**Prompt:** Using the entries that follow, write out the line containing "dan 20 jaar vakkennis en expertise", the line containing "ориентированные на результат.", and every line between them, exactly and nothing else.

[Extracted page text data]
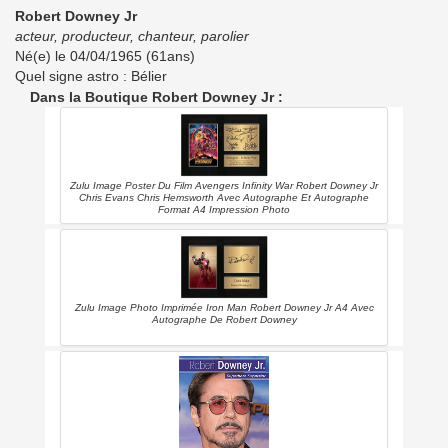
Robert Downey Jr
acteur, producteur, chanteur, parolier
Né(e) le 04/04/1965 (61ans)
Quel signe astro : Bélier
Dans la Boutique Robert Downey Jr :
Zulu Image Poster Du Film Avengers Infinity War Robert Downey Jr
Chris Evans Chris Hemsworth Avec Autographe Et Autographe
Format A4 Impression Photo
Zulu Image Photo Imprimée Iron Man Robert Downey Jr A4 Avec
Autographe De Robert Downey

--

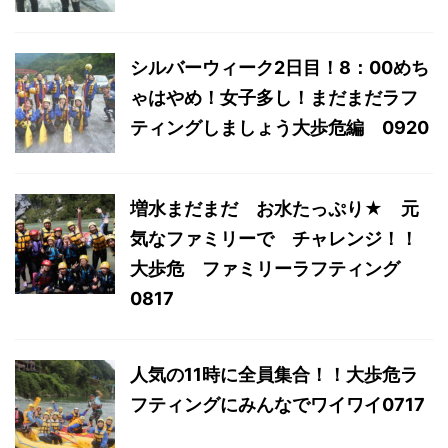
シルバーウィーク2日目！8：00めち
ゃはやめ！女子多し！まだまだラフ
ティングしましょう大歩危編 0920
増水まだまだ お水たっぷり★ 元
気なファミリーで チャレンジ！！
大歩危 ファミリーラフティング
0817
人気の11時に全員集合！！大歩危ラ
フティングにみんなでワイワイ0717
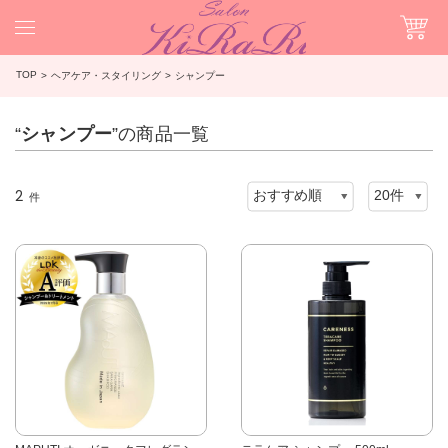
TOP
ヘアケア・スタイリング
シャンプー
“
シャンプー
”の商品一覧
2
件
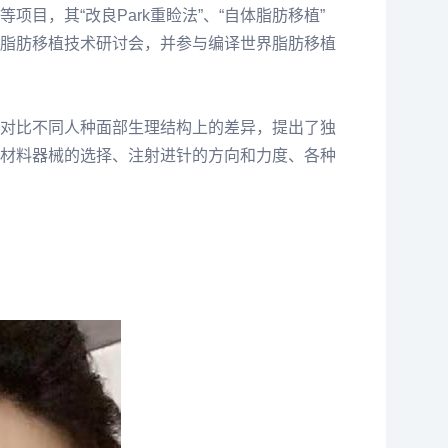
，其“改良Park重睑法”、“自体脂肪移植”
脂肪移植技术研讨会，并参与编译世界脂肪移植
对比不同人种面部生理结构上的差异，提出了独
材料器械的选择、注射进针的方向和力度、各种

---

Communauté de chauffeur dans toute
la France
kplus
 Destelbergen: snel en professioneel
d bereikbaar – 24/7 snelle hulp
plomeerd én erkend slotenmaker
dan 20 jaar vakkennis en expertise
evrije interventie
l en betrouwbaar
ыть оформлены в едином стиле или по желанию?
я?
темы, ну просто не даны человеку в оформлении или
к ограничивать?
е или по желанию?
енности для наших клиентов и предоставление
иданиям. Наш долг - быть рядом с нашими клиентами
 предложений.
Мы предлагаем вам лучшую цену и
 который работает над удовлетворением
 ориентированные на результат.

**Task result:**
dan 20 jaar vakkennis en expertise
evrije interventie
l en betrouwbaar
ыть оформлены в едином стиле или по желанию?
я?
темы, ну просто не даны человеку в оформлении или
к ограничивать?
е или по желанию?
енности для наших клиентов и предоставление
иданиям. Наш долг - быть рядом с нашими клиентами
 предложений.
Мы предлагаем вам лучшую цену и
 который работает над удовлетворением
 ориентированные на результат.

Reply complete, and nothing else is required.